START Dataset records

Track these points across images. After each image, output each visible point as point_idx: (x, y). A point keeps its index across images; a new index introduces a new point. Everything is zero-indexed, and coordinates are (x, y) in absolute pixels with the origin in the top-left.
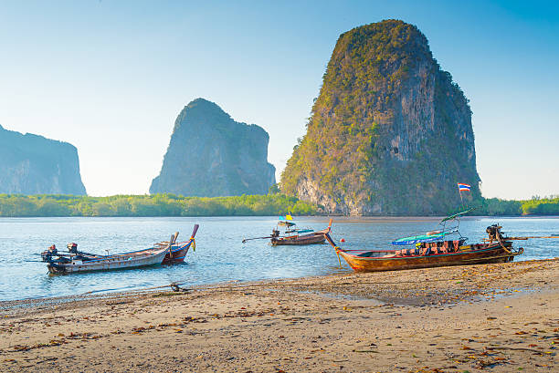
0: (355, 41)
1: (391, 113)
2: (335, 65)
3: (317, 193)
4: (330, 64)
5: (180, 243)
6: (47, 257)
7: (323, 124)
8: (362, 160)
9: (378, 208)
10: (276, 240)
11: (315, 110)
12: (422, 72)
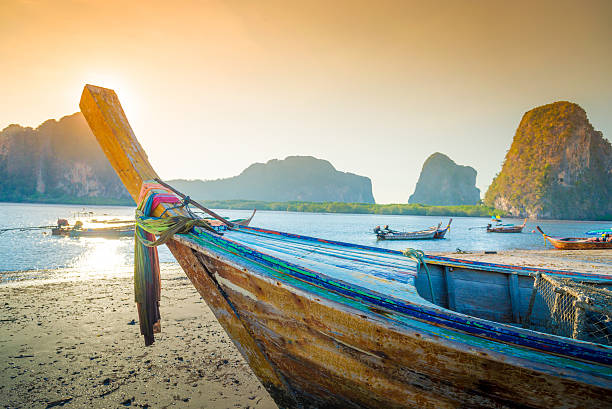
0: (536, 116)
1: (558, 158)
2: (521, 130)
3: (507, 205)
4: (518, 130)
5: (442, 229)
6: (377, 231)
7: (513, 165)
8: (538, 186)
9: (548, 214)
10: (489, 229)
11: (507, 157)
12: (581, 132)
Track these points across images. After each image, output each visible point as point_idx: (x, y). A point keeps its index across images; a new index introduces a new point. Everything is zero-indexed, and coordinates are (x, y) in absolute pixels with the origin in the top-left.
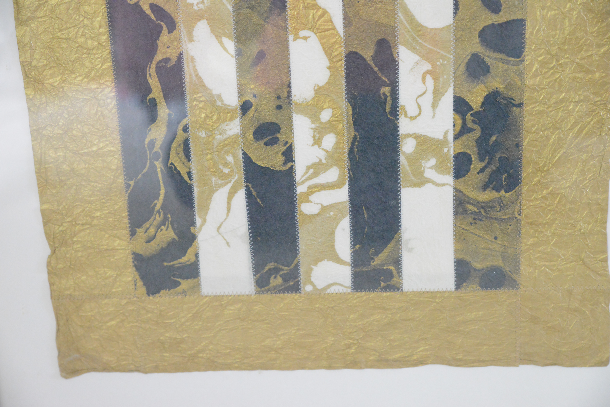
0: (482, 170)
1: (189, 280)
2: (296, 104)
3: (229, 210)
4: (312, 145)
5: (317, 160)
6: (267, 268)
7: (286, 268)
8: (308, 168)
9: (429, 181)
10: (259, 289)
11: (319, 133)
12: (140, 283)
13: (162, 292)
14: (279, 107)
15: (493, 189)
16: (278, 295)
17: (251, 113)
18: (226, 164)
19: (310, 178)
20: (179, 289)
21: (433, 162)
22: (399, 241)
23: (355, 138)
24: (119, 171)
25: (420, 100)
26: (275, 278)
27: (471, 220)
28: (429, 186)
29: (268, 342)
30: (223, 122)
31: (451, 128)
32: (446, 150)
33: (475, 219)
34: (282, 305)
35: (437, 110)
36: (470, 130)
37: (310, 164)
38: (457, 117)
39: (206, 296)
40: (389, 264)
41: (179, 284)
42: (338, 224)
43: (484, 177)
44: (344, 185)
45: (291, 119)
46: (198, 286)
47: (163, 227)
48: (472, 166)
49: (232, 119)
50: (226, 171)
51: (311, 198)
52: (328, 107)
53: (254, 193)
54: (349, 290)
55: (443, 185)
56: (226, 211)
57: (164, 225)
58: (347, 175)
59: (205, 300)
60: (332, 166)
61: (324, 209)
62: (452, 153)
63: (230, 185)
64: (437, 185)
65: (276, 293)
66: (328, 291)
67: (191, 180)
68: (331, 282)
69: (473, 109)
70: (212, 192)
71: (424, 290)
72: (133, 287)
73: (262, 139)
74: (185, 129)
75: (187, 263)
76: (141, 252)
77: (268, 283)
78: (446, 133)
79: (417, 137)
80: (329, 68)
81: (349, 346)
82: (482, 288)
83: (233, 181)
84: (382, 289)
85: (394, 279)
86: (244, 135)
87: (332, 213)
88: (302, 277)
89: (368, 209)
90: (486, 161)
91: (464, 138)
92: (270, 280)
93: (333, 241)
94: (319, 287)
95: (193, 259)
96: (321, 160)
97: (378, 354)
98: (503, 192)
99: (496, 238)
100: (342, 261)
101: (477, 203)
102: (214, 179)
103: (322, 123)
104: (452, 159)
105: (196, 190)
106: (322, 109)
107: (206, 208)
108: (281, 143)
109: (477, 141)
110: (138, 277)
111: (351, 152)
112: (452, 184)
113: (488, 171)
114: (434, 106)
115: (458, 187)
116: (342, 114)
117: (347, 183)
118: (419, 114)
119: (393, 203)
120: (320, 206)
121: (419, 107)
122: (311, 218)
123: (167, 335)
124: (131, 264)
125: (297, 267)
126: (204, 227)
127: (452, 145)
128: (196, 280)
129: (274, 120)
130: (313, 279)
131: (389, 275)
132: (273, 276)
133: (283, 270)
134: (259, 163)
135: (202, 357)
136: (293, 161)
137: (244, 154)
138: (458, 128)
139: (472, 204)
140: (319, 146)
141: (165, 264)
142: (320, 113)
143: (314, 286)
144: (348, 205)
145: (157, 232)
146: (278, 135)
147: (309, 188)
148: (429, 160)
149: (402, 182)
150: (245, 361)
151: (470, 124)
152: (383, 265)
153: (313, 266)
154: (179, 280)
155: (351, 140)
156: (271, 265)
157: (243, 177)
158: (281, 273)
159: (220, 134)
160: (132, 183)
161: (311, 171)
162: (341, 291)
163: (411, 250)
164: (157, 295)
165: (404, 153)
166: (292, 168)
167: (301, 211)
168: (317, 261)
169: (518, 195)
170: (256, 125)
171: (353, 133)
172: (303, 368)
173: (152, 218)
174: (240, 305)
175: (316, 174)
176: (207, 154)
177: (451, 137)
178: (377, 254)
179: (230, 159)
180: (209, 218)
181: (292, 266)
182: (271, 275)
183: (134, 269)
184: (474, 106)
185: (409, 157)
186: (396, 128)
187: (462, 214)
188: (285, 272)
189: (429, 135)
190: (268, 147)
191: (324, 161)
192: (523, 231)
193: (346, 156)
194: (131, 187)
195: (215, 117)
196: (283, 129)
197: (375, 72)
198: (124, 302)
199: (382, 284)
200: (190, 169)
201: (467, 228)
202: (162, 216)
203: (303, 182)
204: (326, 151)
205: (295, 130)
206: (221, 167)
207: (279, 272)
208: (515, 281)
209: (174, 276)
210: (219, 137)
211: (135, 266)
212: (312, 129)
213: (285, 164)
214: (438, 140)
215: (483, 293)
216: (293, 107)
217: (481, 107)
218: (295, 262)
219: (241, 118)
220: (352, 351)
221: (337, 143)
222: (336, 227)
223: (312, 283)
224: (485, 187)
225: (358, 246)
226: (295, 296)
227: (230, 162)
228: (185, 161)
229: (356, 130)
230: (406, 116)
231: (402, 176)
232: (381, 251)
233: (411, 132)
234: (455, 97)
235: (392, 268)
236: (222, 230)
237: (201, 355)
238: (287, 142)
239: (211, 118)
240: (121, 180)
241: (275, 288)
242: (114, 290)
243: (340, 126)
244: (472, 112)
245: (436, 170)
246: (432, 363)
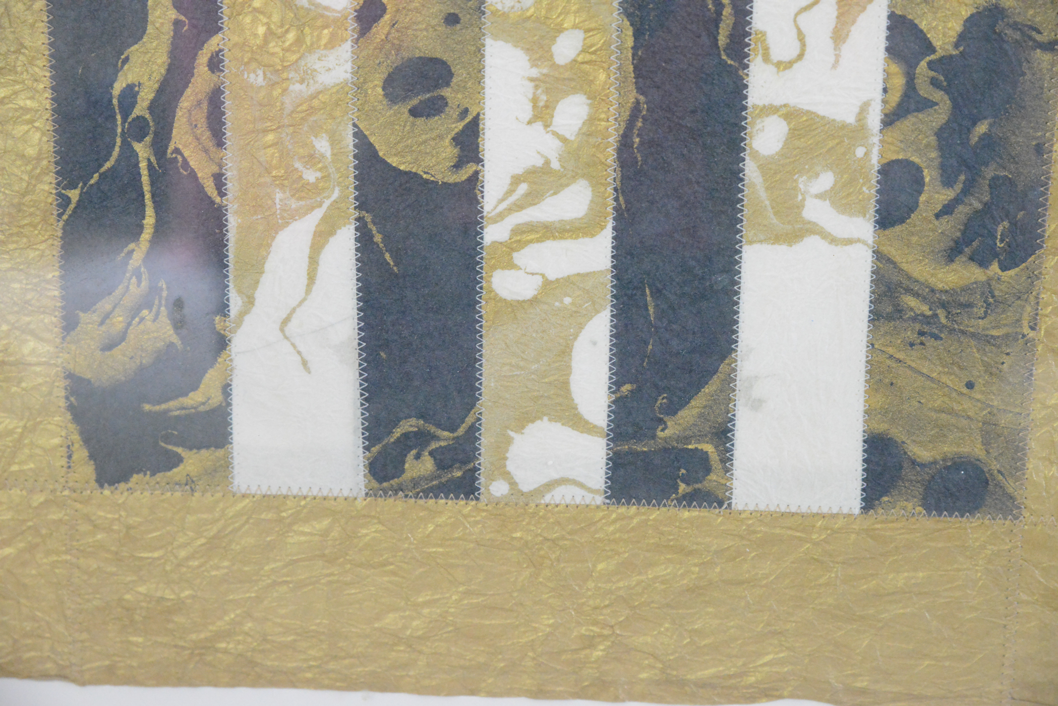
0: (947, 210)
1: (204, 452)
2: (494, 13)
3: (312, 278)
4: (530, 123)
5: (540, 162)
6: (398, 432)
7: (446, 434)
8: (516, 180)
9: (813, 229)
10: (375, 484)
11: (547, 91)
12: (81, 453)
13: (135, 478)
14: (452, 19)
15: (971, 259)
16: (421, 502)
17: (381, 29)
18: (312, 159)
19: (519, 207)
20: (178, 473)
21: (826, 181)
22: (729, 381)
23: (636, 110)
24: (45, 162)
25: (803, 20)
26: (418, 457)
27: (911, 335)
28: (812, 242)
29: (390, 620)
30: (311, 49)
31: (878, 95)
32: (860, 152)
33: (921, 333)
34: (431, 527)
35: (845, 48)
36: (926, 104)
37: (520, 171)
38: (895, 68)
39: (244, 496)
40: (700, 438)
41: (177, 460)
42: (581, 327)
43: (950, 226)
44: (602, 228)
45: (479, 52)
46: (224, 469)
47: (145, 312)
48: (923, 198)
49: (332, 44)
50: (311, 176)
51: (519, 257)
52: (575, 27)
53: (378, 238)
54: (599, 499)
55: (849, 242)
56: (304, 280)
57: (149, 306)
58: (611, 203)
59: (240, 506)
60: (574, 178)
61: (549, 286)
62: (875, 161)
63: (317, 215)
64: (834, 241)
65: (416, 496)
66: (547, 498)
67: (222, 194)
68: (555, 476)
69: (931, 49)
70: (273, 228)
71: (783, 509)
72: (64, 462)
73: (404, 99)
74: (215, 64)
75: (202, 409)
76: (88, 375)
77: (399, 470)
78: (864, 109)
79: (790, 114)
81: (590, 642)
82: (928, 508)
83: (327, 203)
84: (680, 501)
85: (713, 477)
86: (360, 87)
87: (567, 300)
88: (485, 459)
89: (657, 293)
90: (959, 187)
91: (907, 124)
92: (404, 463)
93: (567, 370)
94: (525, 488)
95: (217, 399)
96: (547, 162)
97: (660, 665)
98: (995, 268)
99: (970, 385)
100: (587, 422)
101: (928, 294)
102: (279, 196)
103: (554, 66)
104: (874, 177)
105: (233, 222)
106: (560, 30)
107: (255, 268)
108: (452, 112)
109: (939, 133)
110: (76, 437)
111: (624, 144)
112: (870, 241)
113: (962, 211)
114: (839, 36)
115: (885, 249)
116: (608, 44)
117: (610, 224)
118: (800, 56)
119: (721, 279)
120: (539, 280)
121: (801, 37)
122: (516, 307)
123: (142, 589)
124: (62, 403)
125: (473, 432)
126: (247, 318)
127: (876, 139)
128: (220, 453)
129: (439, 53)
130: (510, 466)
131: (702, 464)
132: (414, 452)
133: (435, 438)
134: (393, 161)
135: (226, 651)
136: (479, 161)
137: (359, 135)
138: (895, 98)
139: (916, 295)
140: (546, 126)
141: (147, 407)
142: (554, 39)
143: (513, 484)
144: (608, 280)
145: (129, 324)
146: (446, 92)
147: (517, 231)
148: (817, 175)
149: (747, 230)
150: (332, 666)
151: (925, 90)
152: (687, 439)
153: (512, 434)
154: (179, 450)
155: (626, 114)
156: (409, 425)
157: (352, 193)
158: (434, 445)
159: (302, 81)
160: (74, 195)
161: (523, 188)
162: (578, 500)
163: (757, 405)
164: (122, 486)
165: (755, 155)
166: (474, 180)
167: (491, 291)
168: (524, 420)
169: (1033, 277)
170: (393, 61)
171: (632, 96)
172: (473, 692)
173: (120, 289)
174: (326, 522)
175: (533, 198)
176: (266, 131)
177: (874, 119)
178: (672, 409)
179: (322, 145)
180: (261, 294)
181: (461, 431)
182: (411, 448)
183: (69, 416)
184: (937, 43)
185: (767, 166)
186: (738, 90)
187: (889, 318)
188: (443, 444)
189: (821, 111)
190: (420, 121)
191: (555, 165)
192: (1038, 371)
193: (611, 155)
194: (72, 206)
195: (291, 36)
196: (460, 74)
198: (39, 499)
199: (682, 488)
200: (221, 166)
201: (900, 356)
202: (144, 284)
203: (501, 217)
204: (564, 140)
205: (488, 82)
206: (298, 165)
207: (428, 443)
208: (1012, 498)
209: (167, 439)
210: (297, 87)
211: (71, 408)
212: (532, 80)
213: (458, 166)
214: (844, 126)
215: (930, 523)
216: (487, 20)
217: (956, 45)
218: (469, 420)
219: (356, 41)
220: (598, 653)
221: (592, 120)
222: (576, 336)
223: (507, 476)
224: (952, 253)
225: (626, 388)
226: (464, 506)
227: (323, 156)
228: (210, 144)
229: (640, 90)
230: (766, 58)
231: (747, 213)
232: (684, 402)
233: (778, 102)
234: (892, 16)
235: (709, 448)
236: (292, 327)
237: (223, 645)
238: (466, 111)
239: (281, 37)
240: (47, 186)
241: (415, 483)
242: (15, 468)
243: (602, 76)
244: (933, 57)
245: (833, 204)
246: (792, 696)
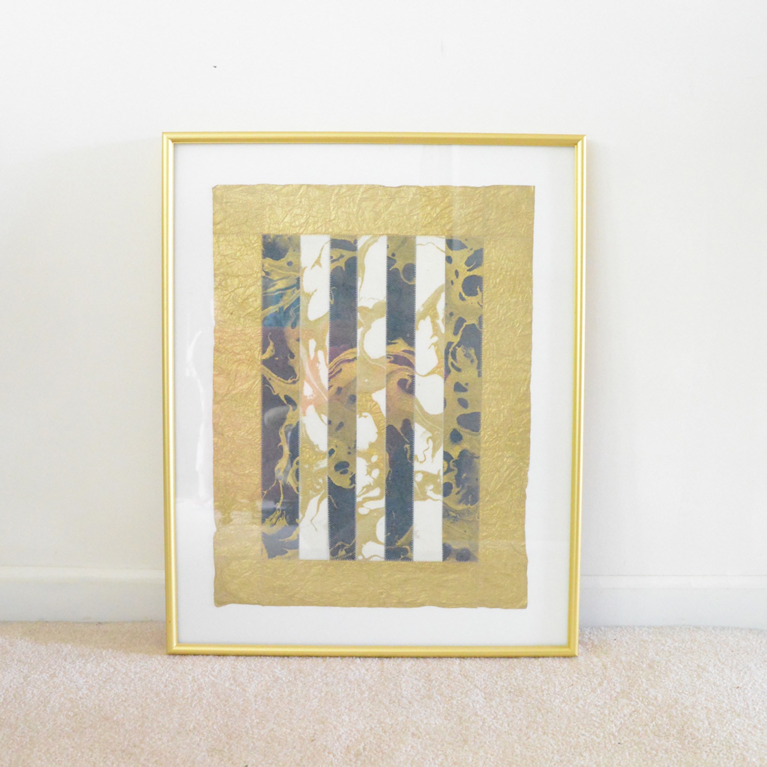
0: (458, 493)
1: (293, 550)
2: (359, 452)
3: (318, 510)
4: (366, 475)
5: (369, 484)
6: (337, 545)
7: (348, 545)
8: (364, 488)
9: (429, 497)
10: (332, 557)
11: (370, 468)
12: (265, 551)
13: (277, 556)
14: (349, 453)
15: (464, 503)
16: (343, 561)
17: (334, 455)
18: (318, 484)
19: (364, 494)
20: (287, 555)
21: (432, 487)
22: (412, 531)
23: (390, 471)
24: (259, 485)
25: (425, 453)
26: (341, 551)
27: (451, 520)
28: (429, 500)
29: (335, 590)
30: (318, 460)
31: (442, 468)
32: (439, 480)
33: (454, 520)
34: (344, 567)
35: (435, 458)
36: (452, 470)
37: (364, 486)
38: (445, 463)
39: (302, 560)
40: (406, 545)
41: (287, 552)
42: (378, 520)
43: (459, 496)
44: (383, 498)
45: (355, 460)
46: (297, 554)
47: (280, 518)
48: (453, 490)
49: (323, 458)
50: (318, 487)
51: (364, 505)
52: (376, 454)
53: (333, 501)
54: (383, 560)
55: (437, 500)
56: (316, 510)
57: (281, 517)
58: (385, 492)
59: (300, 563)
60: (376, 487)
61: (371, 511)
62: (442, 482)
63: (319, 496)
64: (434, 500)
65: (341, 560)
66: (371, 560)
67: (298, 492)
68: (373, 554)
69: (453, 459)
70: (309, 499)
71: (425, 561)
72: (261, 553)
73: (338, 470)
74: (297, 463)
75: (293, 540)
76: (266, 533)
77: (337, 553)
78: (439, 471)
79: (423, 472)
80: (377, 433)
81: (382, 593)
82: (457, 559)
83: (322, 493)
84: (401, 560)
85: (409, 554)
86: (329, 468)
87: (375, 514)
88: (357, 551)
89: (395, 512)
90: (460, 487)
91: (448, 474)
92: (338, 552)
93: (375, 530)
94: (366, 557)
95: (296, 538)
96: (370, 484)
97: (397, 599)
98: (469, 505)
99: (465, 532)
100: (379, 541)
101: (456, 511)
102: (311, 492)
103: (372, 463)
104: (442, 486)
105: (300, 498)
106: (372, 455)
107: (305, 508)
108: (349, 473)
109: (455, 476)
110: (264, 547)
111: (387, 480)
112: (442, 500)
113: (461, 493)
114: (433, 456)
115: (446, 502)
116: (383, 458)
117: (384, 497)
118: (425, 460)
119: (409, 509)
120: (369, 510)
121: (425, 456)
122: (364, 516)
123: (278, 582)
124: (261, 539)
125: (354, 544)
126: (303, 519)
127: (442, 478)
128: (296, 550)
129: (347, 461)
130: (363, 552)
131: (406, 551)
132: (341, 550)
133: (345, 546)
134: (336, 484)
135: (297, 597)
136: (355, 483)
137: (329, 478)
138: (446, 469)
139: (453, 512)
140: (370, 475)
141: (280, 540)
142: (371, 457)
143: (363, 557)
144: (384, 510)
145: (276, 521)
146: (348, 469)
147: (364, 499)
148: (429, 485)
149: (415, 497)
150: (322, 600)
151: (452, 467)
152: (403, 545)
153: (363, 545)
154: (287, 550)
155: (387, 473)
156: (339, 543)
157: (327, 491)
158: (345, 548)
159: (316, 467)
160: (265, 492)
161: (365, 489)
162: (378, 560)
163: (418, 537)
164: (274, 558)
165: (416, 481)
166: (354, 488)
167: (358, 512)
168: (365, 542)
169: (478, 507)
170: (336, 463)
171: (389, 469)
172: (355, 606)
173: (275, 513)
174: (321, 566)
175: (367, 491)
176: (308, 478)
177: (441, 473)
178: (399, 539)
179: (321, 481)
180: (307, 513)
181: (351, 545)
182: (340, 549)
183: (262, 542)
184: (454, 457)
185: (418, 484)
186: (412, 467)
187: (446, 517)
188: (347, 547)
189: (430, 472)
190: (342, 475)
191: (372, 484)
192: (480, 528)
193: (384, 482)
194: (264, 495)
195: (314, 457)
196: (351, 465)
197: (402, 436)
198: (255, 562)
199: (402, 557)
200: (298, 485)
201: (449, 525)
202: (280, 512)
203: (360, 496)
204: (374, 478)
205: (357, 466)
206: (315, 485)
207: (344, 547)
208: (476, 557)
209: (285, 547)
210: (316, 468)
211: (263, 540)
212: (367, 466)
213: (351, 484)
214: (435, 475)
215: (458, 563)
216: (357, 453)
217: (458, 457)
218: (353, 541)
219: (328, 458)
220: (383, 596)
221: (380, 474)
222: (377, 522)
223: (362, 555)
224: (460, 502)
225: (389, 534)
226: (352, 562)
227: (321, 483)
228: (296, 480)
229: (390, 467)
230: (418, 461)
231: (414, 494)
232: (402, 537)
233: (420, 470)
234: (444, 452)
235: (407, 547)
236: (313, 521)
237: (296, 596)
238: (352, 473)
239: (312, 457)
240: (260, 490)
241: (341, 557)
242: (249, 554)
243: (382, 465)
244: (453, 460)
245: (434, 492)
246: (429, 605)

END Dataset records

» **Work to complete**
Exact repetition is the task: every line from the start of the data to the line with "19: (310, 178)", inclusive, and none after it, pictures omitted.

» **Exercise solution**
Track these points across images. After each image, output each visible point as point_idx: (x, y). A point keeps its index across images; a new index introduces a new point. Everything is zero-indexed, and coordinates are (x, y) in absolute pixels with the origin in the top-left.
0: (355, 41)
1: (391, 113)
2: (335, 65)
3: (317, 193)
4: (330, 64)
5: (180, 243)
6: (47, 257)
7: (323, 124)
8: (362, 160)
9: (378, 208)
10: (276, 240)
11: (315, 110)
12: (422, 72)
0: (536, 116)
1: (558, 158)
2: (521, 130)
3: (507, 205)
4: (518, 130)
5: (442, 229)
6: (377, 231)
7: (513, 165)
8: (538, 186)
9: (548, 214)
10: (489, 229)
11: (507, 157)
12: (581, 132)
Track these points across images. After each image, output each visible point as point_idx: (x, y). A point keeps its index across images; a new index introduces a new point. Everything is zero-indexed, and coordinates are (x, y) in absolute pixels with the origin in the top-left.
0: (482, 170)
1: (189, 280)
2: (296, 104)
3: (229, 210)
4: (312, 145)
5: (317, 160)
6: (267, 268)
7: (286, 268)
8: (308, 168)
9: (429, 181)
10: (259, 289)
11: (319, 133)
12: (140, 283)
13: (162, 292)
14: (279, 107)
15: (493, 189)
16: (278, 295)
17: (251, 113)
18: (226, 164)
19: (310, 178)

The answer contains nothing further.